▶ Exercise goal: Make an exact copy of the records, omitting all images.

▶ Record extracts:
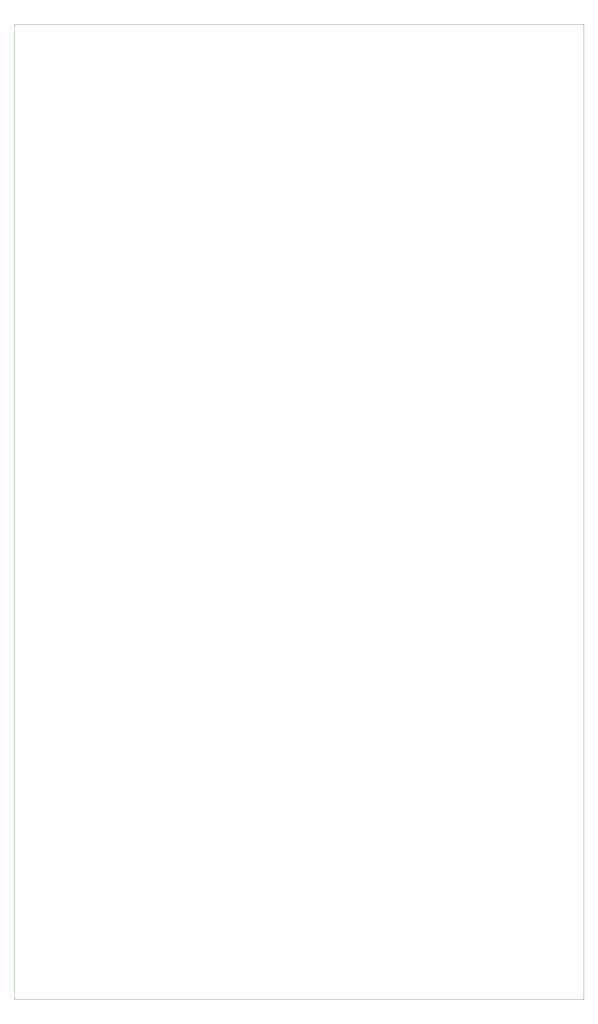
<source format=gm1>
%TF.GenerationSoftware,KiCad,Pcbnew,(6.0.6)*%
%TF.CreationDate,2022-10-07T01:39:03+08:00*%
%TF.ProjectId,7SegmentDisplay_DualLine_NoDriver_8Inches,37536567-6d65-46e7-9444-6973706c6179,rev?*%
%TF.SameCoordinates,Original*%
%TF.FileFunction,Profile,NP*%
%FSLAX46Y46*%
G04 Gerber Fmt 4.6, Leading zero omitted, Abs format (unit mm)*
G04 Created by KiCad (PCBNEW (6.0.6)) date 2022-10-07 01:39:03*
%MOMM*%
%LPD*%
G01*
G04 APERTURE LIST*
%TA.AperFunction,Profile*%
%ADD10C,0.100000*%
%TD*%
G04 APERTURE END LIST*
D10*
X455280000Y35790000D02*
X310900000Y35790000D01*
X310900000Y35790000D02*
X310900000Y-211210000D01*
X310900000Y-211210000D02*
X455280000Y-211210000D01*
X455280000Y-211210000D02*
X455280000Y35790000D01*
M02*

</source>
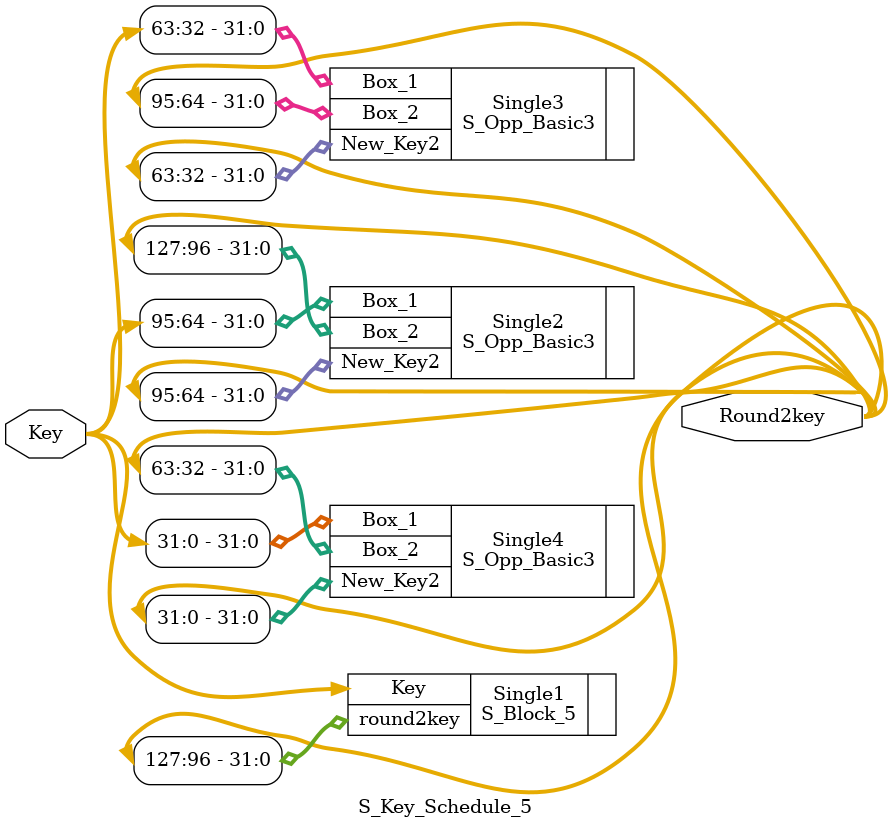
<source format=v>
module S_Key_Schedule_5(Key,Round2key);
  input [127:0]Key;
  output [127:0]Round2key;
  
S_Block_5 Single1 (
                    .Key(Key),                              
                    .round2key(Round2key[127:96])
                   );


S_Opp_Basic3 Single2 (
                       .Box_1(Key[95:64]), 
                       .Box_2(Round2key[127:96]), 
                       .New_Key2(Round2key[95:64])
                       );


S_Opp_Basic3 Single3 (
                        .Box_1(Key[63:32]), 
                        .Box_2(Round2key[95:64]), 
                        .New_Key2(Round2key[63:32])
                      );


S_Opp_Basic3 Single4 (
                       .Box_1(Key[31:0]), 
                       .Box_2(Round2key[63:32]), 
                       .New_Key2(Round2key[31:0])
                       );

endmodule


</source>
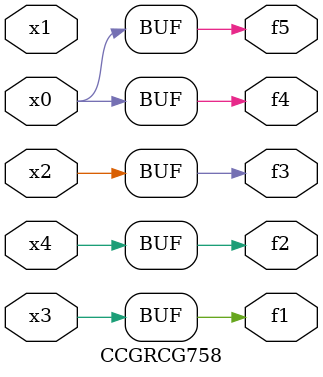
<source format=v>
module CCGRCG758(
	input x0, x1, x2, x3, x4,
	output f1, f2, f3, f4, f5
);
	assign f1 = x3;
	assign f2 = x4;
	assign f3 = x2;
	assign f4 = x0;
	assign f5 = x0;
endmodule

</source>
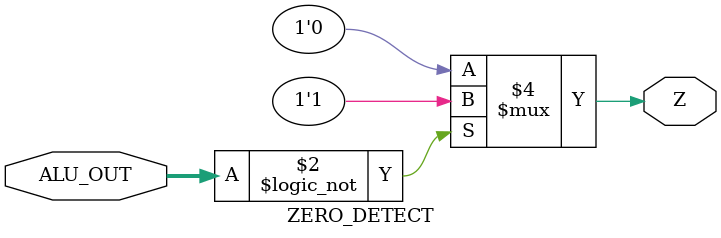
<source format=v>
`timescale 1ns / 1ps

module ZERO_DETECT(
    input [31:0]ALU_OUT,
    output reg Z
    );
    always @(*)
    begin
        if (ALU_OUT == 0)
            Z=1;
        else
            Z=0;
    end
endmodule

</source>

▶ Solution to this exercise:
<source format=gm1>
%TF.GenerationSoftware,KiCad,Pcbnew,(6.0.6)*%
%TF.CreationDate,2022-10-07T01:39:03+08:00*%
%TF.ProjectId,7SegmentDisplay_DualLine_NoDriver_8Inches,37536567-6d65-46e7-9444-6973706c6179,rev?*%
%TF.SameCoordinates,Original*%
%TF.FileFunction,Profile,NP*%
%FSLAX46Y46*%
G04 Gerber Fmt 4.6, Leading zero omitted, Abs format (unit mm)*
G04 Created by KiCad (PCBNEW (6.0.6)) date 2022-10-07 01:39:03*
%MOMM*%
%LPD*%
G01*
G04 APERTURE LIST*
%TA.AperFunction,Profile*%
%ADD10C,0.100000*%
%TD*%
G04 APERTURE END LIST*
D10*
X455280000Y35790000D02*
X310900000Y35790000D01*
X310900000Y35790000D02*
X310900000Y-211210000D01*
X310900000Y-211210000D02*
X455280000Y-211210000D01*
X455280000Y-211210000D02*
X455280000Y35790000D01*
M02*

</source>
<source format=v>
module S_Key_Schedule_5(Key,Round2key);
  input [127:0]Key;
  output [127:0]Round2key;
  
S_Block_5 Single1 (
                    .Key(Key),                              
                    .round2key(Round2key[127:96])
                   );


S_Opp_Basic3 Single2 (
                       .Box_1(Key[95:64]), 
                       .Box_2(Round2key[127:96]), 
                       .New_Key2(Round2key[95:64])
                       );


S_Opp_Basic3 Single3 (
                        .Box_1(Key[63:32]), 
                        .Box_2(Round2key[95:64]), 
                        .New_Key2(Round2key[63:32])
                      );


S_Opp_Basic3 Single4 (
                       .Box_1(Key[31:0]), 
                       .Box_2(Round2key[63:32]), 
                       .New_Key2(Round2key[31:0])
                       );

endmodule


</source>
<source format=v>
module CCGRCG758(
	input x0, x1, x2, x3, x4,
	output f1, f2, f3, f4, f5
);
	assign f1 = x3;
	assign f2 = x4;
	assign f3 = x2;
	assign f4 = x0;
	assign f5 = x0;
endmodule

</source>
<source format=v>
`timescale 1ns / 1ps

module ZERO_DETECT(
    input [31:0]ALU_OUT,
    output reg Z
    );
    always @(*)
    begin
        if (ALU_OUT == 0)
            Z=1;
        else
            Z=0;
    end
endmodule

</source>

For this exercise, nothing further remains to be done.